Friday, August 10, 2007

Sometimes Pictures ...

Sometimes, pictures can tell or cover-up whole stories—more than any news report or any press conference can.

In the English-speaking world, John Berger, more than any art critique I know, has shown how pictures and looking can disclose a great deal about events, people and places. (See his Ways of Seeing and class of the same name by Professor Lori Landay at UC Berkeley.)

When I write this entry, i.e. during lunch hour on August 8, 2007, two of the three pictures above are less than 24 hours old.

What do the pictures tell you?

A "Strategy" for Iraq

Thus, writes David Gardner of Financial Times ("America's Illusory Strategy in Iraq," August 9 2007):

But US commanders seem to have no trouble detecting the hand of Tehran everywhere. This largely evidence-free blaming of serial setbacks on Iranian forces is a bad case of denial. First, the insurgency is overwhelmingly Iraqi and Sunni, built around a new generation of jihadis created by the US invasion. Second, to the extent foreign fighters are involved these have come mostly from US-allied and Sunni Saudi Arabia, not Shia Iran. Third, the lethal roadside bombs with shaped charges that US officials have coated with a spurious veneer of sophistication to prove Iranian provenance are mostly made by Iraqi army-trained engineers – from high explosive looted from those unsecured arms dumps.

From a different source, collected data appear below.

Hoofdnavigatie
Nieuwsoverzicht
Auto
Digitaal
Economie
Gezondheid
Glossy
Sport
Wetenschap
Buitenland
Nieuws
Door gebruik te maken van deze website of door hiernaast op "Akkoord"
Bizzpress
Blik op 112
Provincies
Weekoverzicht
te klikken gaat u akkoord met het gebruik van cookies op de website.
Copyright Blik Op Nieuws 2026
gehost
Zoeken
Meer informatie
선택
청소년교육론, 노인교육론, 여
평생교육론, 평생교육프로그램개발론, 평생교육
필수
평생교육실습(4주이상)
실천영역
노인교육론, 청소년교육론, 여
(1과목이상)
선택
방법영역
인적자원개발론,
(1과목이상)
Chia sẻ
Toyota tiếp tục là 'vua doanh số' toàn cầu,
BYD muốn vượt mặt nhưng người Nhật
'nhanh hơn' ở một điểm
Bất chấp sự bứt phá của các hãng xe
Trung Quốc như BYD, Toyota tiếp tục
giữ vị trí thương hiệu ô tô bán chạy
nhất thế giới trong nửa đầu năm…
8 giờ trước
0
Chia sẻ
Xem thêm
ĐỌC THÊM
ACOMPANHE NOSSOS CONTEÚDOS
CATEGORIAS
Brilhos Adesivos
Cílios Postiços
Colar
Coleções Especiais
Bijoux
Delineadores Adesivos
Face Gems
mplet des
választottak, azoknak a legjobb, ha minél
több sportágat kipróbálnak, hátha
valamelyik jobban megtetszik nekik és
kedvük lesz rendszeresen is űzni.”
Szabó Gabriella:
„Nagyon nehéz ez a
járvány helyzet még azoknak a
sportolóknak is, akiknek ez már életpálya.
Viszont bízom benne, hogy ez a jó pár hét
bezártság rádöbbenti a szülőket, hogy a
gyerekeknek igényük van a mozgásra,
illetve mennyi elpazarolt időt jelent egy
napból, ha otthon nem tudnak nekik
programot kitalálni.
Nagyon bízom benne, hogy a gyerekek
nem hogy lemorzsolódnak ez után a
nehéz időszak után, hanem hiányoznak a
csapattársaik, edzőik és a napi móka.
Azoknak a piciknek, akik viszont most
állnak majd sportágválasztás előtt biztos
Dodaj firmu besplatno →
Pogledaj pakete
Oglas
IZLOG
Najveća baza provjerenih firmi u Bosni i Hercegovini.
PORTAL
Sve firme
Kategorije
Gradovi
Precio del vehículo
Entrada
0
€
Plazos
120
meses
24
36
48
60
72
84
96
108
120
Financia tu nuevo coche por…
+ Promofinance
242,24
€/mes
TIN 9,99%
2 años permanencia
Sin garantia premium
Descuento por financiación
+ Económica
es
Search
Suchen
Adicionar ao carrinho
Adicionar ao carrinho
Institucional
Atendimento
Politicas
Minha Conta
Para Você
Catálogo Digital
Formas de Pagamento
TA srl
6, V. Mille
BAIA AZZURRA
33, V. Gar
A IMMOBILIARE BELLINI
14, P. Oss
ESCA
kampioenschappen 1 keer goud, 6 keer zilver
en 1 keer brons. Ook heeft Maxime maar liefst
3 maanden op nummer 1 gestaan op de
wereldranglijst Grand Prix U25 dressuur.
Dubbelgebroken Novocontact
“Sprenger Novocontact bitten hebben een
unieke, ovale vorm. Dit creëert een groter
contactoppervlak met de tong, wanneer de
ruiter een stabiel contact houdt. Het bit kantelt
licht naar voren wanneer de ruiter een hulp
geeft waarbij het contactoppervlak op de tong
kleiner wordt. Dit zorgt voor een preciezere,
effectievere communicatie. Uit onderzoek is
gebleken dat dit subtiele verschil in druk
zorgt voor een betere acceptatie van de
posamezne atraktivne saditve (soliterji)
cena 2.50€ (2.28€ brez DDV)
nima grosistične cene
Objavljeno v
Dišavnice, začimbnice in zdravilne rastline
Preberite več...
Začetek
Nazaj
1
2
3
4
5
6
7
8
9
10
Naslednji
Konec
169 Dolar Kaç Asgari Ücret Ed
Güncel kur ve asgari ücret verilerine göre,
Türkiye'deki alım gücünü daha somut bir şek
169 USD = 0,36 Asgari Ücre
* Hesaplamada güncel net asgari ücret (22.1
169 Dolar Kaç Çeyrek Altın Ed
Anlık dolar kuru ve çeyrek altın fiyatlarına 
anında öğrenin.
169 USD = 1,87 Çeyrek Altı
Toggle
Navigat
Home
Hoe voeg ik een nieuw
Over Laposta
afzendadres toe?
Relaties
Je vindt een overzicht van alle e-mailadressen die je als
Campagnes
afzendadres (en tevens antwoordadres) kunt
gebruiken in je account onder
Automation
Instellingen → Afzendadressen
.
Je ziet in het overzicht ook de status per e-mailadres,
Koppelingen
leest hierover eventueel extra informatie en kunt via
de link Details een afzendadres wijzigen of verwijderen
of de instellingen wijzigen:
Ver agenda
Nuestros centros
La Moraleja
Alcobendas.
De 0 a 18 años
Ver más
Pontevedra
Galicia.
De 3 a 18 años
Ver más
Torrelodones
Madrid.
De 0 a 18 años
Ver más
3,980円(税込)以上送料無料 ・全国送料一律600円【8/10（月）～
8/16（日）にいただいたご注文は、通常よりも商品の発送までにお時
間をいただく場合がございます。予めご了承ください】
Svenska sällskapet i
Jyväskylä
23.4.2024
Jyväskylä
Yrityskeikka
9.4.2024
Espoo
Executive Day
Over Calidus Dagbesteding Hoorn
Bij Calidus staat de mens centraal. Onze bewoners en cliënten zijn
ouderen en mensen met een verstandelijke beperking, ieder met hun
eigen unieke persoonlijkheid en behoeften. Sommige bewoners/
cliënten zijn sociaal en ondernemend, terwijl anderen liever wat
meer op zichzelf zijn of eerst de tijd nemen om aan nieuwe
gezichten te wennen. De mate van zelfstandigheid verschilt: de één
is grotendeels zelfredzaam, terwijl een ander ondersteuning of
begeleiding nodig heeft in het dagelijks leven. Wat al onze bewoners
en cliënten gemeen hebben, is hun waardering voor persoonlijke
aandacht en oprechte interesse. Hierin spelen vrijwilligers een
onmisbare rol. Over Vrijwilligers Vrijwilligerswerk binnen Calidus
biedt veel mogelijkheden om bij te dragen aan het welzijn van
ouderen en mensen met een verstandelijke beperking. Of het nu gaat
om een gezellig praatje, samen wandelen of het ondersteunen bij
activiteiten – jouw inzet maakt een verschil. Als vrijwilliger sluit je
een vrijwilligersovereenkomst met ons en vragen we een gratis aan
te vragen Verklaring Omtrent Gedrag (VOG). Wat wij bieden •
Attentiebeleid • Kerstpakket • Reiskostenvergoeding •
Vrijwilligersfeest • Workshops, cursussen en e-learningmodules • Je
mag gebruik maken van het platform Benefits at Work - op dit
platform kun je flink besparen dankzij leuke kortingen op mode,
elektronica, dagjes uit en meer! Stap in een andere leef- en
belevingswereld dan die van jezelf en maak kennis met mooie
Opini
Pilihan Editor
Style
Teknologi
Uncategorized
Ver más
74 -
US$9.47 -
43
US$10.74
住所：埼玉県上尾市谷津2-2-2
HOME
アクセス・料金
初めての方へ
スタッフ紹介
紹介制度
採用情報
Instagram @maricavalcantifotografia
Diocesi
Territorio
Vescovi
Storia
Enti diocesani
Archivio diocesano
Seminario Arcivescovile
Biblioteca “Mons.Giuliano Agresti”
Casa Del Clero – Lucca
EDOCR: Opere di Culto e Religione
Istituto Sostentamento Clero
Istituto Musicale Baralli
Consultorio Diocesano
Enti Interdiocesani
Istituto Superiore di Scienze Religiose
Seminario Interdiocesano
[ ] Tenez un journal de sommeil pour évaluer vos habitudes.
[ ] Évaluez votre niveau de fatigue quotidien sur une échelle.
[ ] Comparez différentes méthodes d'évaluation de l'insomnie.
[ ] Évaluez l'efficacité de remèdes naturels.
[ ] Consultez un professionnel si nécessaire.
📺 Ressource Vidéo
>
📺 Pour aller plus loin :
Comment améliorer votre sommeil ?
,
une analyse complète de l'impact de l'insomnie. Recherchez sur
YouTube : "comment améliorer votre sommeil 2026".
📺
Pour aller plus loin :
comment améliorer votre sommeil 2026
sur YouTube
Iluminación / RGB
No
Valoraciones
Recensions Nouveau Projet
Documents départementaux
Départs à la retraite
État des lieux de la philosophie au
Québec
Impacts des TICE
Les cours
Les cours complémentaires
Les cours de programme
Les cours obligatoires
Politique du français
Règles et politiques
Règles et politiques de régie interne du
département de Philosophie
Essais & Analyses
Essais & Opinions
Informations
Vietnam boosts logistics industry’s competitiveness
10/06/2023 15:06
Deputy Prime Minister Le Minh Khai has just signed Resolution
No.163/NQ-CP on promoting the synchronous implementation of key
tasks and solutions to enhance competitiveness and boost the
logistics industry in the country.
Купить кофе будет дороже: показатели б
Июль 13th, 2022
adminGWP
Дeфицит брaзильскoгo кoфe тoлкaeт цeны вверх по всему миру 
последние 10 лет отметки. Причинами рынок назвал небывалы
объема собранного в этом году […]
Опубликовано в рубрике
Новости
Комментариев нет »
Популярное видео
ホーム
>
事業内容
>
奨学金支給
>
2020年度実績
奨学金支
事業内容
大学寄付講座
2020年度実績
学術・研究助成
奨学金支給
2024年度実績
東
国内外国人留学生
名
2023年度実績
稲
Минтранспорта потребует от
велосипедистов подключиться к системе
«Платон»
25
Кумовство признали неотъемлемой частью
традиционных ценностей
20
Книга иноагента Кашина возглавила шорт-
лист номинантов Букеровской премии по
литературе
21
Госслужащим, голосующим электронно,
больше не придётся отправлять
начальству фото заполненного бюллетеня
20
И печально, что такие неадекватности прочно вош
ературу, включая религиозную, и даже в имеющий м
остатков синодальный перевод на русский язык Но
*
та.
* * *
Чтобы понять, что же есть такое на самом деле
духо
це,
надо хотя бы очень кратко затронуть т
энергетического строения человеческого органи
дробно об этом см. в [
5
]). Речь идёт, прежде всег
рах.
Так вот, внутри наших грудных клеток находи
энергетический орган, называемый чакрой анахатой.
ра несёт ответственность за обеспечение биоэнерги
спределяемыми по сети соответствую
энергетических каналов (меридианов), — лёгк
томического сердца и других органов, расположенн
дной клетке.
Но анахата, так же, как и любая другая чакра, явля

Shia Iran has backed a lot of horses in Iraq. If it wished to bring what remains of the country down around US ears it could. It has not done so. The plain fact is that Tehran’s main clients in Iraq are the same as Washington’s: Mr Maliki’s Da’wa and the Supreme Islamic Council of Iraq led by Abdelaziz al-Hakim. Iran has bet less on the unpredictable Moqtada al-Sadr and his Mahdi army, which has, in any case, largely stood aside during the present troop surge.

So, in sum. Having upturned the Sunni order in Iraq and the Arab world, and hugely enlarged the Shia Islamist power emanating from Iran, the US finds itself dependent on Tehran-aligned forces in Baghdad, yet unable to dismantle the Sunni jihadistan it has created in central and western Iraq. Ignoring its Iraqi allies it is arming Sunni insurgents to fight al-Qaeda. And, by selling them arms rather than settling Palestine it is trying to put together an Arab Sunni alliance (Egypt, Jordan and Saudi Arabia) with Israel against Iran. All clear? How can anyone keep a straight face and call this a strategy?